Section 1132(a) allows an ERISA plan’s participants and beneficiaries to sue “to recover benefits due to him under the terms of the plan, to enforce his rights under the terms or the plan, or to clarify his right to future benefits under the terms of the plan.” The United States Supreme Court has read 1132 to preempt any state law cause of action that duplicates, supplements, or supplants the ERISA civil enforcement scheme.
To the extent that a health care provider’s promissory estoppel claim depends on and derives from the rights of the plan participants and beneficiaries to recover benefits under an ERISA plan’s terms, the claim is preempted. But if the claim is based on the defendants’ misrepresentations about the extent to which – not whether – the plan would reimburse the health care provider, the claim is not preempted.
Houston Metro alleges that it called BCBS and received verification that a specific health benefit plan covered the patient and procedure and that Houston Metro would be paid under the plan terms. Two types of claims are at issue. The first type is the claims that BCBS paid only part of what Houston Metro billed – the “partial payment claims.” The second type is the claims that BCBS did not pay any amount – the “no payment claims.”

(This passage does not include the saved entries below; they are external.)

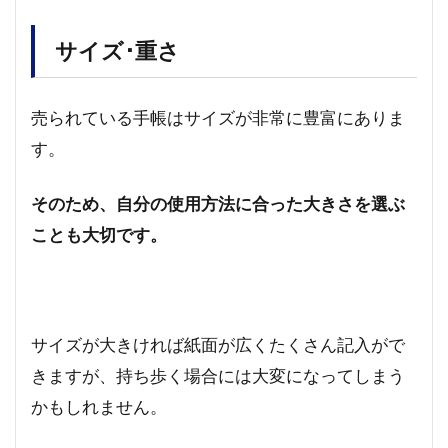
サイズ･重さ
売られている手帳はサイズが非常に豊富にありま
す。
そのため、自分の使用方法に合った大きさを選ぶ
ことも大切です。
サイズが大きければ紙面が広くたくさん記入がで
きますが、持ち歩く場合には大変になってしまう
かもしれません。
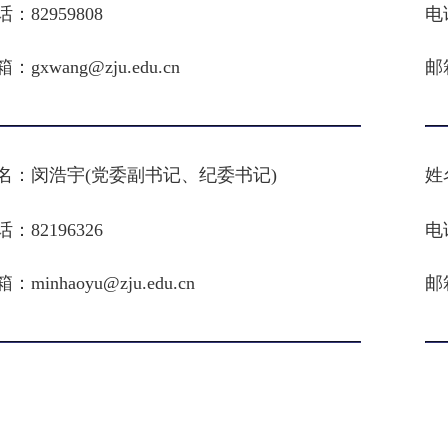
话：
82959808
电
箱：
gxwang@zju.edu.cn
邮
名：
闵浩宇(党委副书记、纪委书记)
姓
话：
82196326
电
箱：
minhaoyu@zju.edu.cn
邮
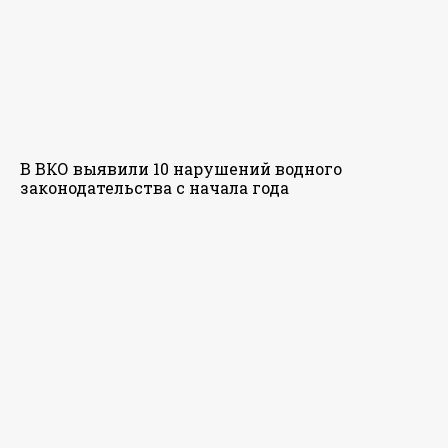
В ВКО выявили 10 нарушений водного
законодательства с начала года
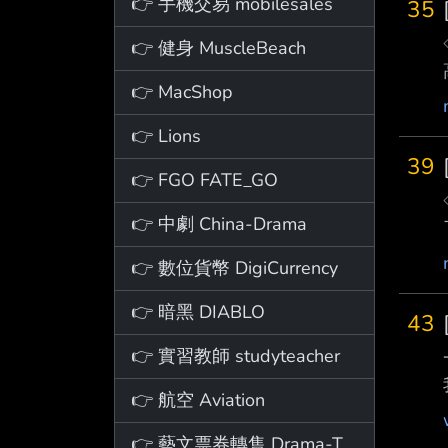
👉 手機交易 mobilesales
35
👉 健身 MuscleBeach
👉 MacShop
👉 Lions
39
👉 FGO FATE_GO
👉 中劇 China-Drama
👉 數位貨幣 DigiCurrency
👉 暗黑 DIABLO
43
👉 實習教師 studyteacher
👉 航空 Aviation
👉 藝文票券轉售 Drama-Ticket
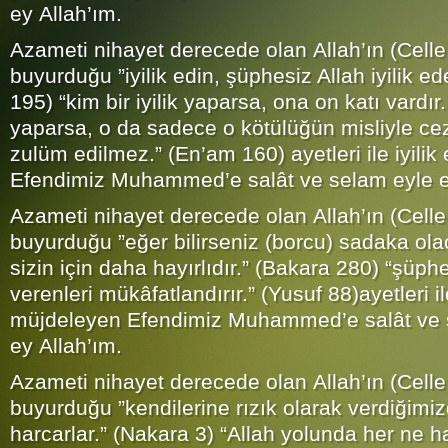
ey Allah’ım.
Azameti nihayet derecede olan Allah’ın (Celle
buyurduğu ”iyilik edin, şüphesiz Allah iyilik ed
195) “kim bir iyilik yaparsa, ona on katı vardır
yaparsa, o da sadece o kötülüğün misliyle ceza
zulüm edilmez.” (En’am 160) ayetleri ile iyili
Efendimiz Muhammed’e salât ve selam eyle e
Azameti nihayet derecede olan Allah’ın (Celle
buyurduğu ”eğer bilirseniz (borcu) sadaka ol
sizin için daha hayırlıdır.” (Bakara 280) “şüp
verenleri mükâfatlandırır.” (Yusuf 88)ayetleri 
müjdeleyen Efendimiz Muhammed’e salât ve 
ey Allah’ım.
Azameti nihayet derecede olan Allah’ın (Celle
buyurduğu ”kendilerine rızık olarak verdiğimi
harcarlar.” (Nakara 3) “Allah yolunda her ne h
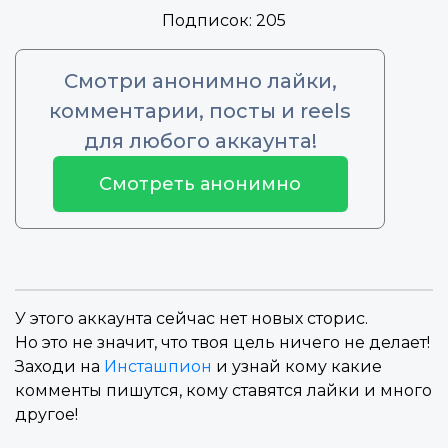
Подписок:
205
Смотри анонимно лайки,
комментарии, посты и reels
для любого аккаунта!
Смотреть анонимно
У этого аккаунта сейчас нет новых сторис.
Но это не значит, что твоя цель ничего не делает!
Заходи на
Инсташпион
и узнай кому какие
комменты пишутся, кому ставятся лайки и много
другое!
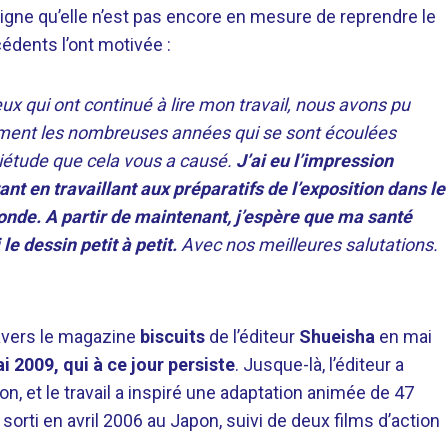
gne qu’elle n’est pas encore en mesure de reprendre le
cédents l’ont motivée :
ux qui ont continué à lire mon travail, nous avons pu
rement les nombreuses années qui se sont écoulées
quiétude que cela vous a causé.
J’ai eu l’impression
nt en travaillant aux préparatifs de l’exposition dans le
monde. A partir de maintenant, j’espère que ma santé
le dessin petit à petit.
Avec nos meilleures salutations.
avers le magazine
biscuits
de l’éditeur
Shueisha
en mai
i 2009, qui à ce jour persiste
. Jusque-là, l’éditeur a
on, et le travail a inspiré une adaptation animée de 47
 sorti en avril 2006 au Japon, suivi de deux films d’action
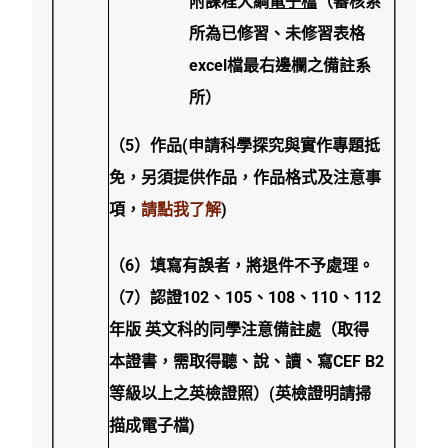
附
課程大綱
電子檔
（審核系
所為已修習、未修習表格
excel檔最右邊欄之備註系
所）
（5）作品(申請科學探究與實作專題抵
免，另須提供作品，作品格式及注意事
項，
請點我了解
)
（6）填寫有誤者，將退件不予處理。
（7）認證102、105、108、110、112
年版 英文科的同學注意備註處（取得
本證書，需取得聽、說、讀、寫CEF B2
等級以上之英檢證照）(英檢證明請掃
描成電子檔)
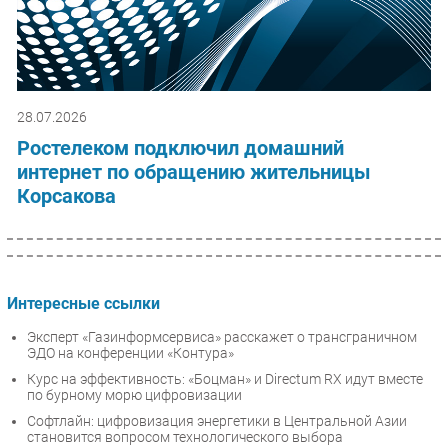
28.07.2026
Ростелеком подключил домашний
интернет по обращению жительницы
Корсакова
Интересные ссылки
Эксперт «Газинформсервиса» расскажет о трансграничном
ЭДО на конференции «Контура»
Курс на эффективность: «Боцман» и Directum RX идут вместе
по бурному морю цифровизации
Софтлайн: цифровизация энергетики в Центральной Азии
становится вопросом технологического выбора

Houston Metro argues that neither the partial payment nor no payment clalims seek to recover benefits under the ERISA plans. As a result, it need not prove that the ERISA plan was improperly administered. But Houston Metro’s allegation is that BCBS stated that each patient and procedure were covered under an ERISA health benefit plan and that Houston Metro would be paid in accordance with that plan. Interpreting the plan terms is necessary to learn what payment was due and whether BCBS misrepresented what they would pay.
Whether there was a misrepresentation is dependent on, and derived from the rights of the plan beneficiaries to recover benefits under the terms of the plan. Thus, the promissory estoppel claim is preempted.